Publisher - Self-Published
Genre - Theology
Publishing year - 2021
Language - English
Pages - 202

Nectar of All World Religions

Book Review - 

Nectar of All World Religions is the second book written by Ishwar Joshi Awalgaonkar. It is based on the eleven religions worldwide and notable quotes from their holy books with fascinating information about the religion itself. 

The author includes these religions in his book - Bahai, Buddhism, Christianity, Confucianism, Hinduism, Islam, Jainism, Judaism, Sikhism, Taoism, and Zoroastrianism. However, there are more than four thousand religions globally, and it's hard to know about them all, but a few from these eleven hold a leading position.

For the past few years, this genre piqued my interest. Then, a few months ago, I read a book, Jesus and Muhammad: 2 Rays of the Same Light depicting the similarities between Christianity and Islam, and while I was reading this book by Ishwar Joshi, I noticed some similarities between the teachings of all these religions and came to the conclusion that God is one, the crux is always the same, no matter whatever the story/branches/names are; they all talked about enlightenment and to surrender yourself to the creator. 

India is a diverse country, and I knew about the six religions out of eleven, but Jainism stood out for me as I'm a Jain. This book allowed me to discuss this topic with my maternal grandmother as I had some doubts. Most people think that the 24th Trithankara Lord Mahavira is the founder of Jainism; in truth, it starts with the first Tirthankara Rishabh Nath. 

After the death of Lord Mahavir, Jains were divided into two major sects, but there are sub-sects also. The author defines religious symbols, but the one in Jainism is messed up; the wheel and the word Ahimsa (non-violence) is nowhere visible, maybe the kindle version messed up, but it will be great if the author looks into it. 

The author shares the quotes from Acharanga Sutra, which is not our sacred book. We have Agam and Non-Agam literature that consists of various sutras. Some people also believe that Kalp Sutra is our holy book which is also not true. So, these are the type of things you'll discover when you start exploring this genre, and it was exhilarating. 

Now enough about Jainism, I learned a lot from this book, and one more example I'm going to share. It is from Judaism, the Star of David. Ishwar Joshi states that this star represents 12 tribes of Israel, but which ones? He didn't tell, but I'm a curious soul and did my research on it and love the result.
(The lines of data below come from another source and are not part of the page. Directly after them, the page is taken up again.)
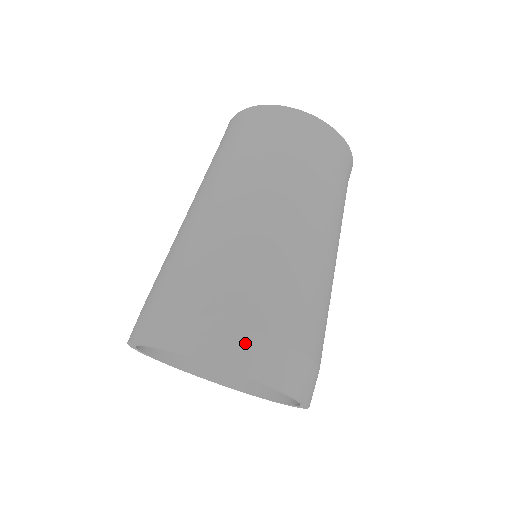
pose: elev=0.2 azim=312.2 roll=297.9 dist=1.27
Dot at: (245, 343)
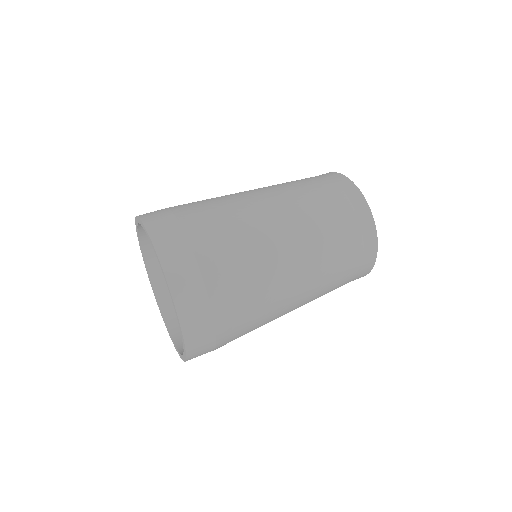
Dot at: (178, 245)
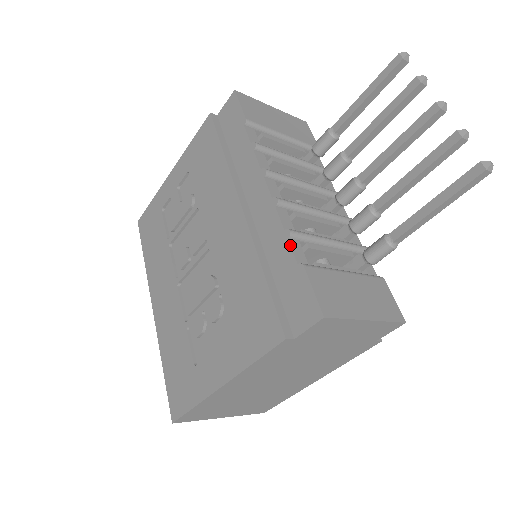
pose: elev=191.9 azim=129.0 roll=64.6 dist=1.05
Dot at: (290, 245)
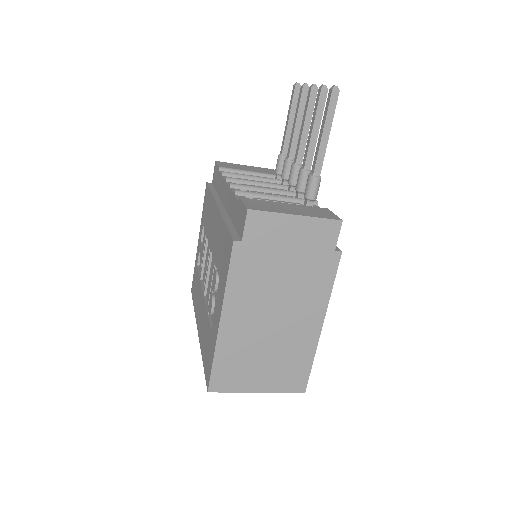
Dot at: (235, 196)
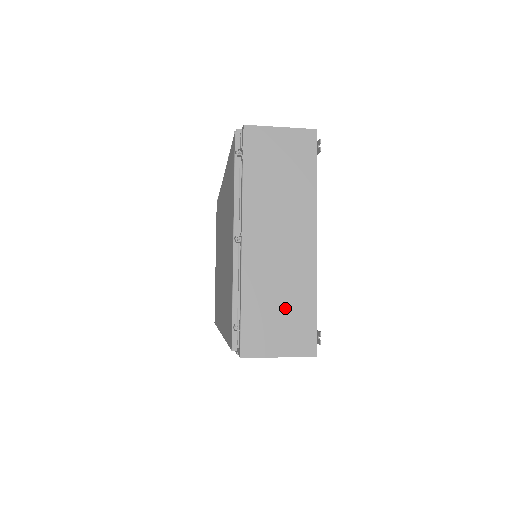
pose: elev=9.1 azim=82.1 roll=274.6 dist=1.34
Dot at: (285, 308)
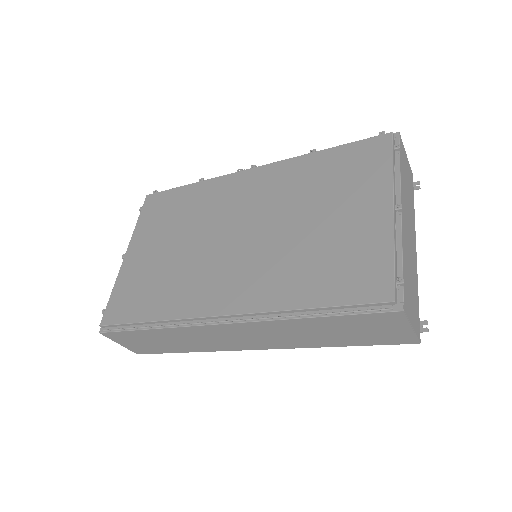
Dot at: (412, 287)
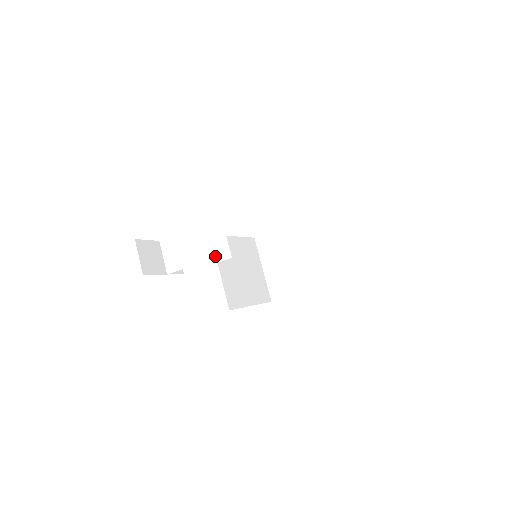
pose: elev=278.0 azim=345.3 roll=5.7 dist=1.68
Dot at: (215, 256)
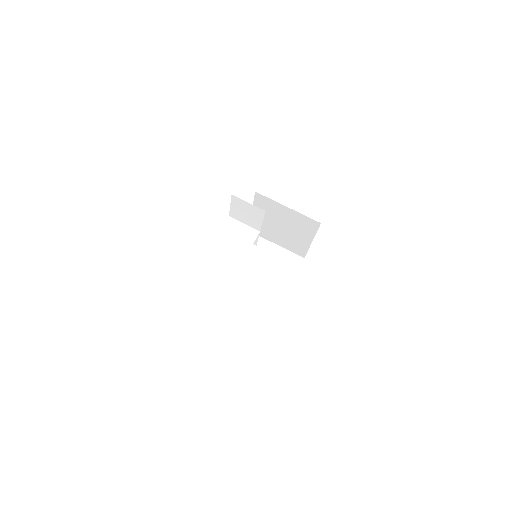
Dot at: (258, 232)
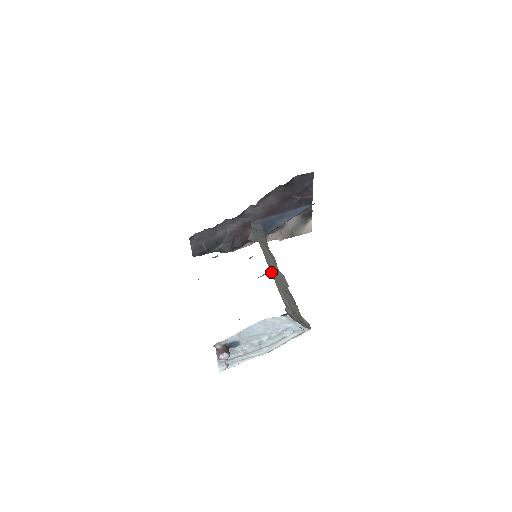
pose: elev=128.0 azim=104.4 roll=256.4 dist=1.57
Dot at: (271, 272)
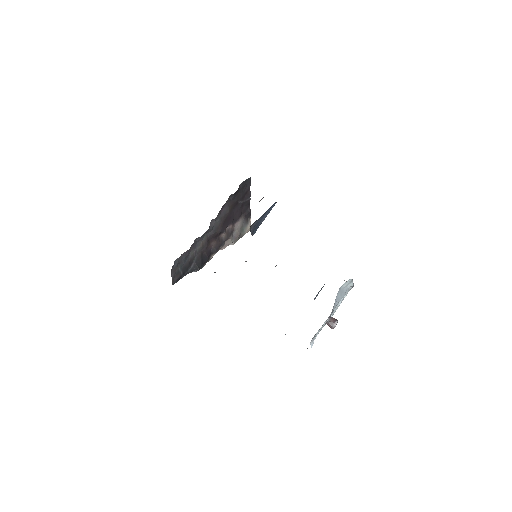
Dot at: occluded
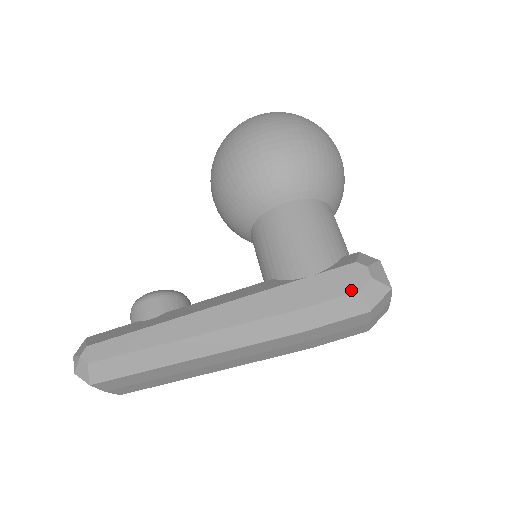
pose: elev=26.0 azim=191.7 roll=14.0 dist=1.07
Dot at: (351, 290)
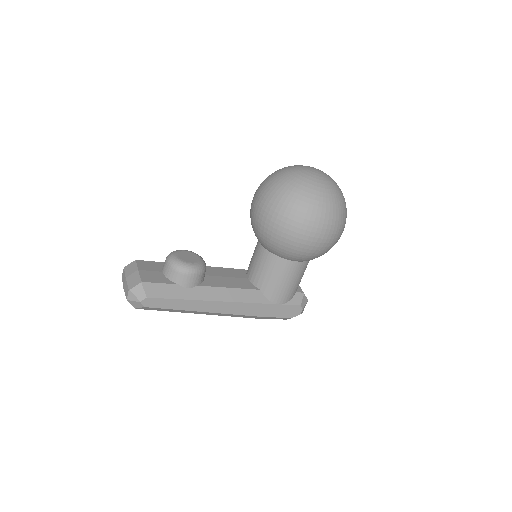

It increases my knowledge, and the same goes with other aspects of this novel too. 

One can read this book slowly while doing their own research or rapidly getting concise but crucial information. The language is lucid, and the narrative is unbiased, like Ishwar's previous book, Sri Sai Sat Charitra for Kids.

Recommended to - This book does not analyze religions but provides little information about their literary composition, foundation, symbols, and preaching. It is suitable for those who want to start from somewhere and dive into this genre but have no idea. I highly recommend it.